В позднейшие времена, вероятно, френетические элегии и сочинялись для пения под
аккомпанемент флейты.
Элегия в западноевропейской литературе
Впоследствии был, пожалуй, только один период в развитии европейской
литературы, когда словом "элегия" стали обозначать стихотворения с более или менее
устойчивой формой. И начался он под влиянием знаменитой элегии английского
поэта Томаса Грея, написанной в 1750 году (опубликованной в 1751г.) и вызвавшей многочисленные подражания
и переводы едва ли не на всех европейских языках. Переворот, произведенный этой
элегией, определяют как наступление в литературе периода сентиментализма,
сменившего ложноклассицизм. В сущности же это было склонением поэзии от
рассудочного мастерства в однажды установленных формах к подлинным истокам
внутренних художественных переживаний.
В "Элегии, написанной на сельском кладбище",
которой Грэй обязан своей общеевропейской известностью, нет места смятенным
порывам отчаяния и скорби. Элегия освещена не зловещим ночным мраком, а
последними отблесками заката, на смену которым незаметно приходят тихие
сумерки. Элегия и начинается описанием этого
спускающегося на землю ночного сумрака.
В туманном сумраке окрестность исчезает …
Повсюду тишина, повсюду мертвый сон;
Поэт бродит по ночному кладбищу, всматривается в надписи на
могилах.
Здесь праотцы села в гробах уединенных
Навеки затворясь, сном непробудным спят…
Спокойны и тихи раздумья поэта. Среди могил поэт слышит
звуки, напоминающие о жизни: шаги усталого пахаря, мычание коров, возвращающихся
с пастбища, и позвякивание их колокольчиков. Смерть здесь предстает как
естественное завершение жизни, не обрывающее уз любви и дружбы (умершие
по-прежнему живут в памяти односельчан). Поэт задумывается над судьбами тех,
кто нашел вечный покой на этом заброшенном деревенском погосте.

» **Строки**:
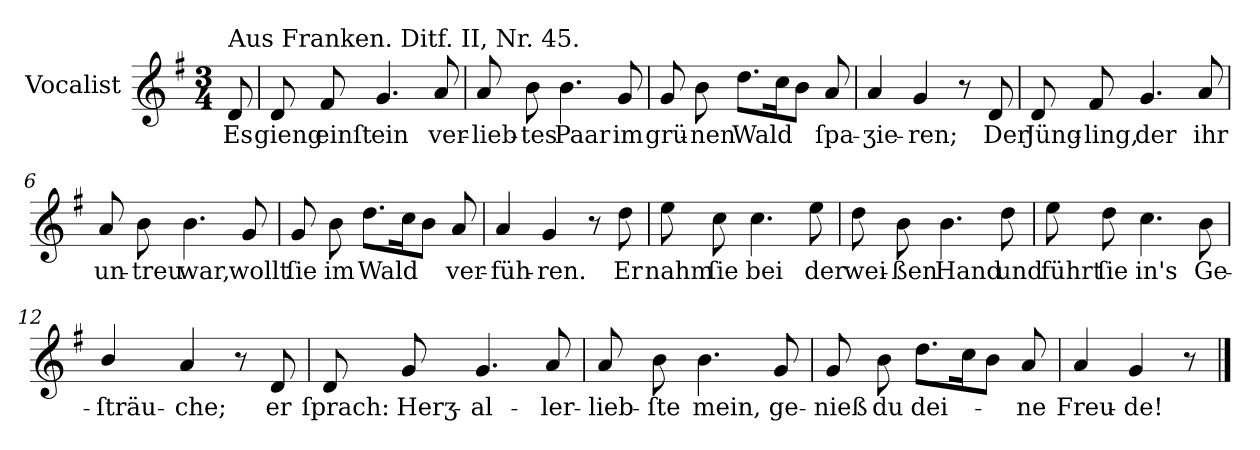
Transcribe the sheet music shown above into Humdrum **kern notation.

**kern	**text
*part1	*part1
*staff1	*staff1
*I"Vocalist	*
*k[f#]	*
*G:	*
*M3/4	*
=	=
!LO:TX:a:t=Aus Franken. Ditf. II, Nr. 45.	!
8d	Es
=1	=1
8d	gieng
8f#	einſt
4.g	ein
8a	ver-
=2	=2
8a	-lieb-
8b	-tes
4.b	Paar
8g	im
=3	=3
8g	grü-
8b	-nen
8.ddL	Wald
16ccK	.
8bJ	.
8a	ſpa-
=4	=4
4a	-ʒie-
4g	-ren;
8r	.
8d	Der
=5	=5
8d	Jüng-
8f#	-ling,
4.g	der
8a	ihr
=6	=6
8a	un-
8b	-treu
4.b	war,
8g	wollt
=7	=7
8g	ſie
8b	im
8.ddL	Wald
16ccK	.
8bJ	.
8a	ver-
=8	=8
4a	-füh-
4g	-ren.
8r	.
8dd	Er
=9	=9
8ee	nahm
8cc	ſie
4.cc	bei
8ee	der
=10	=10
8dd	wei-
8b	-ßen
4.b	Hand
8dd	und
=11	=11
8ee	führt
8dd	ſie
4.cc	in's
8b	Ge-
=12	=12
4b/	-ſträu-
4a	-che;
8r	.
8d	er
=13	=13
8d	ſprach:
8g	Herʒ-
4.g	-al-
8a	-ler-
=14	=14
8a	-lieb-
8b	-ſte
4.b	mein,
8g	ge-
=15	=15
8g	-nieß
8b	du
8.ddL	dei-
16ccK	.
8bJ	.
8a	-ne
=16	=16
4a	Freu-
4g	-de!
8r	.
==	==
*-	*-
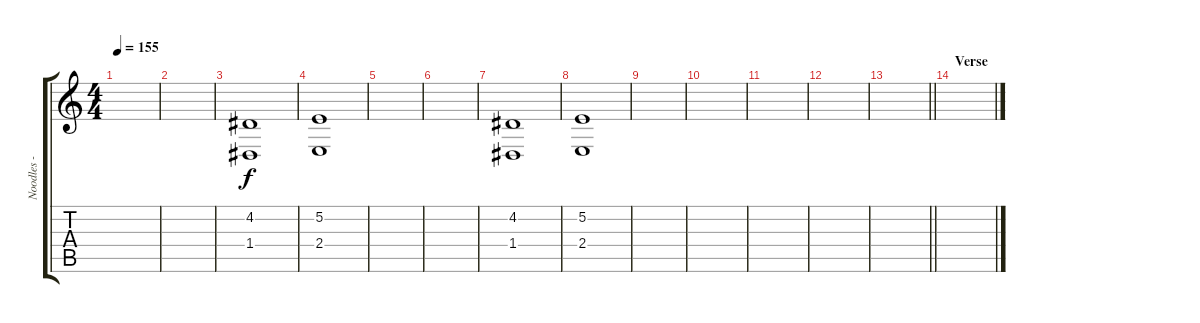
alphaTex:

\track ("Noodles - Back Vocals" "Noodles - ") {instrument englishhorn}
\staff {score tabs}
\tuning (E4 B3 G3 D3 A2 E2) {hide}
\ts (4 4)
\tempo 155
\clef g2
\ks c
|
|
(4.2 1.4).1 |
(5.2 2.4).1 |
|
|
(4.2 1.4).1 |
(5.2 2.4).1 |
|
|
|
|
\barLineRight lightlight
|
\section ("" "Verse")
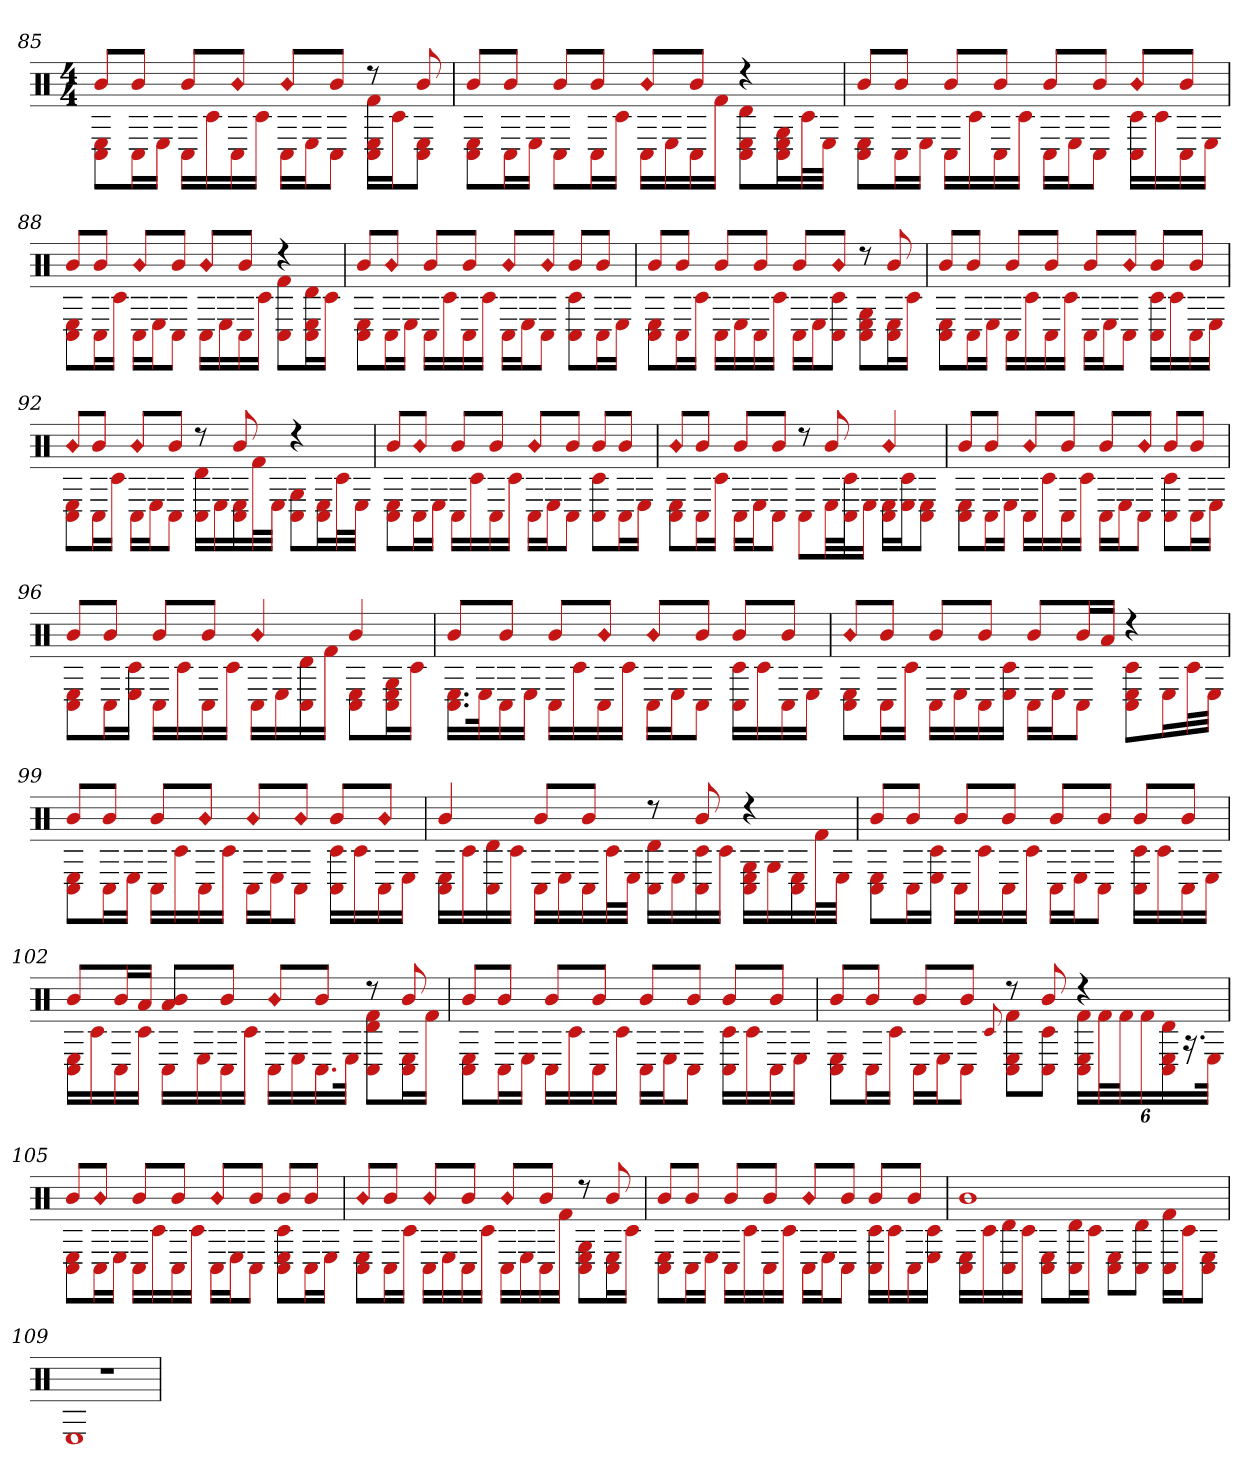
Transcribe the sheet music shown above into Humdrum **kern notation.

**kern
*part1
*staff1
*clefX
*k[]
*M4/4
=85
*^
8bL	8E 8C#L
8bJ	16C#L
.	16EJJ
8bL	16C#LL
.	16c#
!LO:N:head=diamond	!
8bJ	16C#
.	16c#JJ
!LO:N:head=diamond	!
8bL	16C#LL
.	16EJ
8bJ	8C#J
8r	16E 16C# 16f#LL
.	16c#J
8b	8E 8C#J
=86	=86
8bL	8E 8C#L
8bJ	16C#L
.	16EJJ
8bL	8C#L
8bJ	16C#L
.	16c#JJ
!LO:N:head=diamond	!
8bL	16C#LL
.	16E
8bJ	16C#
.	16f#JJ
4r	8E 8C# 8dL
.	16G 16E 16C#L
.	32c#L
.	32EJJJ
=87	=87
8bL	8E 8C#L
8bJ	16C#L
.	16EJJ
8bL	16C#LL
.	16c#
8bJ	16C#
.	16c#JJ
8bL	16C#LL
.	16EJ
8bJ	8C#J
!LO:N:head=diamond	!
8bL	16c# 16C#LL
.	16c#
8bJ	16C#
.	16EJJ
=88	=88
8bL	8E 8C#L
8bJ	16C#L
.	16c#JJ
!LO:N:head=diamond	!
8bL	16C#LL
.	16EJ
8bJ	8C#J
!LO:N:head=diamond	!
8bL	16C#LL
.	16E
8bJ	16C#
.	16c#JJ
4r	8f# 8C#L
.	16d 16E 16C#L
.	16c#JJ
=89	=89
8bL	8E 8C#L
!LO:N:head=diamond	!
8bJ	16C#L
.	16EJJ
8bL	16C#LL
.	16c#
8bJ	16C#
.	16c#JJ
!LO:N:head=diamond	!
8bL	16C#LL
.	16EJ
!LO:N:head=diamond	!
8bJ	8C#J
8bL	8C# 8c#L
8bJ	16C#L
.	16EJJ
=90	=90
8bL	8E 8C#L
8bJ	16C#L
.	16c#JJ
8bL	16C#LL
.	16E
8bJ	16C#
.	16c#JJ
8bL	16C#LL
.	16EJ
!LO:N:head=diamond	!
8bJ	8c# 8C#J
8r	8E 8C# 8GL
8b	16E 16C#L
.	16c#JJ
=91	=91
8bL	8C# 8EL
8bJ	16C#L
.	16EJJ
8bL	16C#LL
.	16c#
8bJ	16C#
.	16c#JJ
8bL	16C#LL
.	16EJ
!LO:N:head=diamond	!
8bJ	8C#J
8bL	16c# 16C#LL
.	16c#
8bJ	16C#
.	16EJJ
=92	=92
!LO:N:head=diamond	!
8bL	8E 8C#L
8bJ	16C#L
.	16c#JJ
!LO:N:head=diamond	!
8bL	16C#LL
.	16EJ
8bJ	8C#J
8r	16C# 16dLL
.	16E
8b	16C# 16E
.	32f#L
.	32EJJJ
4r	8G 8C#L
.	16E 16C#L
.	32c#L
.	32EJJJ
=93	=93
8bL	8E 8C#L
!LO:N:head=diamond	!
8bJ	16C#L
.	16EJJ
8bL	16C#LL
.	16c#
8bJ	16C#
.	16c#JJ
!LO:N:head=diamond	!
8bL	16C#LL
.	16EJ
8bJ	8C#J
8bL	8C# 8c#L
8bJ	16C#L
.	16EJJ
=94	=94
!LO:N:head=diamond	!
8bL	8E 8C#L
8bJ	16C#L
.	16c#JJ
8bL	16C#LL
.	16EJ
8bJ	8C#J
8r	8C#L
8b	32ELL
.	32c# 32C#J
.	16EJJ
!LO:N:head=diamond	!
4b	16E 16C#LL
.	16E 16c#J
.	8E 8C#J
=95	=95
8bL	8E 8C#L
8bJ	16C#L
.	16EJJ
!LO:N:head=diamond	!
8bL	16C#LL
.	16c#
8bJ	16C#
.	16c#JJ
8bL	16C#LL
.	16EJ
!LO:N:head=diamond	!
8bJ	8C#J
8bL	8C# 8c#L
8bJ	16C#L
.	16EJJ
=96	=96
8bL	8E 8C#L
8bJ	16C#L
.	16E 16c#JJ
8bL	16C#LL
.	16c#
8bJ	16C#
.	16c#JJ
!LO:N:head=diamond	!
4b	16C#LL
.	16E
.	16d 16C#
.	16f#JJ
4b	8E 8C#L
.	16E 16G 16C#L
.	16c#JJ
=97	=97
8bL	16.E 16.C#LL
.	32Ek
8bJ	16C#
.	16EJJ
8bL	16C#LL
.	16c#
!LO:N:head=diamond	!
8bJ	16C#
.	16c#JJ
!LO:N:head=diamond	!
8bL	16C#LL
.	16EJ
8bJ	8C#J
8bL	16C# 16c#LL
.	16c#
8bJ	16C#
.	16EJJ
=98	=98
!LO:N:head=diamond	!
8bL	8E 8C#L
8bJ	16C#L
.	16c#JJ
8bL	16C#LL
.	16E
8bJ	16C#
.	16E 16c#JJ
8bL	16C#LL
.	16EJ
16bL	8C#J
16aJJ	.
4r	8c# 8C# 8EL
.	16EL
.	32c#L
.	32EJJJ
=99	=99
8bL	8C# 8EL
8bJ	16C#L
.	16EJJ
8bL	16C#LL
.	16c#
!LO:N:head=diamond	!
8bJ	16C#
.	16c#JJ
!LO:N:head=diamond	!
8bL	16C#LL
.	16EJ
!LO:N:head=diamond	!
8bJ	8C#J
8bL	16c# 16C#LL
.	16c#
!LO:N:head=diamond	!
8bJ	16C#
.	16EJJ
=100	=100
4b	16E 16C#LL
.	16c#
.	16d 16C#
.	16c#JJ
8bL	16C#LL
.	16E
8bJ	16C#
.	32c#L
.	32EJJJ
8r	16C# 16dLL
.	16E
8b	16C# 16c#
.	16c#JJ
4r	16C# 16G 16ELL
.	16G
.	16E 16C#
.	32f#L
.	32EJJJ
=101	=101
8bL	8E 8C#L
8bJ	16C#L
.	16E 16c#JJ
8bL	16C#LL
.	16c#
8bJ	16C#
.	16c#JJ
8bL	16C#LL
.	16EJ
8bJ	8C#J
8bL	16C# 16c#LL
.	16c#
8bJ	16C#
.	16EJJ
=102	=102
8bL	16E 16C#LL
.	16c#
16bL	16C#
16aJJ	16c#JJ
8b 8aL	16C#LL
.	16E
8bJ	16C#
.	16c#JJ
!LO:N:head=diamond	!
8bL	16C#LL
.	16E
8bJ	16.C#
.	32EJJk
8r	8C# 8d 8f#L
8b	16E 16C#L
.	16f#JJ
=103	=103
8bL	8E 8C#L
8bJ	16C#L
.	16EJJ
8bL	16C#LL
.	16c#
8bJ	16C#
.	16c#JJ
8bL	16C#LL
.	16EJ
8bJ	8C#J
8bL	16C# 16c#LL
.	16c#
8bJ	16C#
.	16EJJ
=104	=104
8bL	8E 8C#L
8bJ	16C#L
.	16c#JJ
8bL	16C#LL
.	16EJ
8bJ	8C#J
.	8qqc#
8r	8C# 8f# 8EL
8b	8C# 8c#J
4r	24C# 24E 24f#LL
.	48f#L
.	48f#J
.	24f#
.	24C# 24E 24d
.	24.r
.	48EJJk
=105	=105
8bL	8E 8C#L
!LO:N:head=diamond	!
8bJ	16C#L
.	16EJJ
8bL	16C#LL
.	16c#
8bJ	16C#
.	16c#JJ
!LO:N:head=diamond	!
8bL	16C#LL
.	16EJ
8bJ	8C#J
8bL	8E 8C# 8c#L
8bJ	16C#L
.	16EJJ
=106	=106
!LO:N:head=diamond	!
8bL	8E 8C#L
8bJ	16C#L
.	16c#JJ
!LO:N:head=diamond	!
8bL	16C#LL
.	16E
8bJ	16C#
.	16c#JJ
!LO:N:head=diamond	!
8bL	16C#LL
.	16E
8bJ	16C#
.	16f#JJ
8r	8C# 8G 8EL
8b	16E 16C#L
.	16c#JJ
=107	=107
8bL	8E 8C#L
8bJ	16C#L
.	16EJJ
8bL	16C#LL
.	16c#
8bJ	16C#
.	16c#JJ
!LO:N:head=diamond	!
8bL	16C#LL
.	16EJ
8bJ	8C#J
8bL	16C# 16c#LL
.	16c#
8bJ	16C#
.	16E 16c#JJ
=108	=108
1b	16E 16C#LL
.	16c#
.	16d 16C#
.	16c#JJ
.	8C# 8EL
.	16d 16C#L
.	16c#JJ
.	8C# 8EL
.	8d 8C#J
.	16C# 16f#LL
.	16c#J
.	8E 8C#J
=109	=109
1r	1E
*v	*v
=
*-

» **Рабочее задание**: Переведите, пожалуйста, на английский язык это предложение из отрывка об элегии: «Элегия освещена не зловещим ночным мраком, а последними отблесками заката, на смену которым незаметно приходят тихие сумерки». Эти записи никак не связаны с отрывком об элегии.

» **Полный ответ**: The elegy is lit not by ominous nighttime darkness but by the last glimmers of sunset, which are imperceptibly replaced by quiet twilight.